GIVEN TEXT:
8.4 Factor Variables in Plotting

It is worthwhile to reconsider factor variables (see 7.4.3) and to consider their role in the appearance of plots. We’ll do this by way of an example.

Consider the data frame firesetting in the tigerData package:

data("firesetting", package = "tigerData")
?tigerData::firesetting

As we see from the Help file, fire-setting offers information about a large sample of high-school students. Some of them are known to be arsonists, while of course most are not. The purpose for gathering the data was to determine what characteristics of a child might be risk factors in whether he/she would develop into a fire-setter. Among the variables of interest are:

race, the ethnicity of the student, a factor with three levels: “white,” “black,” and “other”;
school.attitude, a scaled score on a personality inventory in which high scores indicate a poor attitude toward school;
fires, a factor variable with levels “0” (does not set fires) and “1” (sets fires).

We might study the relationship between these variables with some box-plots via the code below. The results appear as Figure 8.33.

GIVEN INFORMATION:
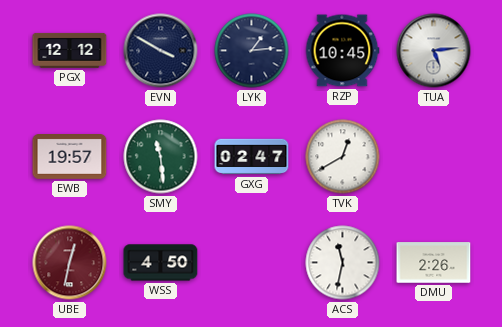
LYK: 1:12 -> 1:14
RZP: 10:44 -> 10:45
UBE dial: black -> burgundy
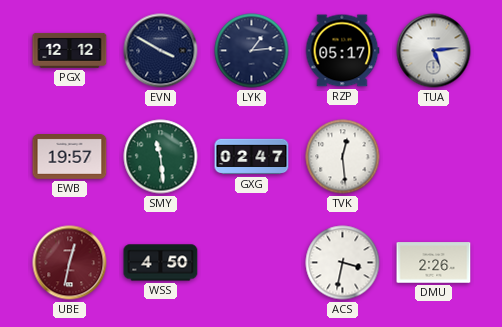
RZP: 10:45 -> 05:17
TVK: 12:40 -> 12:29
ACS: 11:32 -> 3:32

--

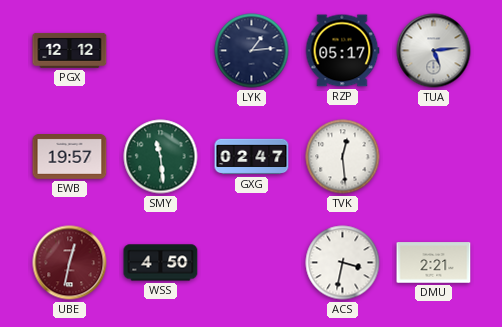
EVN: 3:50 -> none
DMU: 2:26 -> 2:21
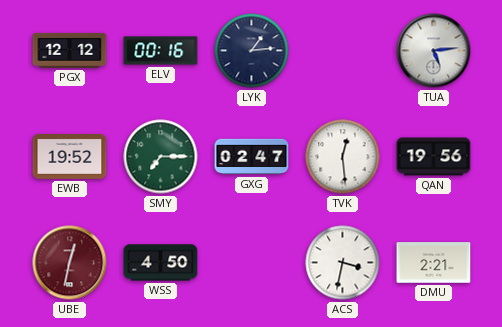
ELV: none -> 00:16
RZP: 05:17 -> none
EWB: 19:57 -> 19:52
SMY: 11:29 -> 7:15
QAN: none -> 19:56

COMPLETE THE FOLLOWING:
- a) Write out the part of the factor variables passage that opens with the words containing "It is worthwhile" and closes with "of an example.".
- b) Extend the passage on factor variables in plotting from its last sentence.
The entries are not needed for any of this.

ANSWERS FOR THE EXERCISE:
- a)
It is worthwhile to reconsider factor variables (see 7.4.3) and to consider their role in the appearance of plots. We’ll do this by way of an example.

- b)
ggplot(firesetting, aes(x = race, y = school.attitude)) +
  geom_boxplot(fill = "burlywood", 
               outlier.alpha = 0) + 
  geom_jitter(width = 0.20, size = 0.1) +
  facet_wrap(~ fires, nrow = 2) +
  labs(x = "Ethnicity",
       y = "School-Attitude Score")

Figure 8.33: Boxplots with jittered individual values. School attitudes are generally worse among fire-setters.

We could improve the appearance of the plot with respect to two of the variables involved:

fires: We should display values that are more meaningful to a human viewer than 0 and 1.
race: Let’s change the names of the values somewhat, keeping their current order along the x-axis.

For fires, we simply need to map the current values onto others that we prefer. Currently the levels are:

levels(firesetting$fires)

## [1] "0" "1"

We can re-map as follows:

betterFires <- plyr::mapvalues(firesetting$fires, from = c("0", "1"),
                         to = c("no fires", "sets fires"))
firesetting$betterFires <- betterFires

For race, we’d like to substitute

“White” for “white”;
“AfrAm” for “black”
“Other” for “other”
“Unknown” instead of NA

We’d like the order along the horizontal axis to remain as it is.

We might begin by replacing the NA-values with “Unknown,” as follows:

tempRace <- firesetting$race
tempRace[is.na(tempRace)] <- "Unknown"

We get an error! That’s because race is a factor with only three “possible values,” as given by its levels:

levels(tempRace)

## [1] "white" "black" "other"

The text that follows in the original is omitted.